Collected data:
==============================

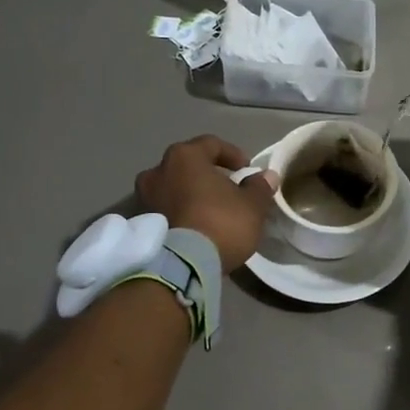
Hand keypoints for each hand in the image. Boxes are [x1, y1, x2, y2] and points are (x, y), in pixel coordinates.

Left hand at [135, 136, 279, 272]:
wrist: (183, 266)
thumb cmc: (221, 222)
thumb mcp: (252, 205)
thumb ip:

==============================

* **Problem statement**: Looking at the records, how many of the lines contain the string "hand"? Only the number should be given.

* **Written answer**: 2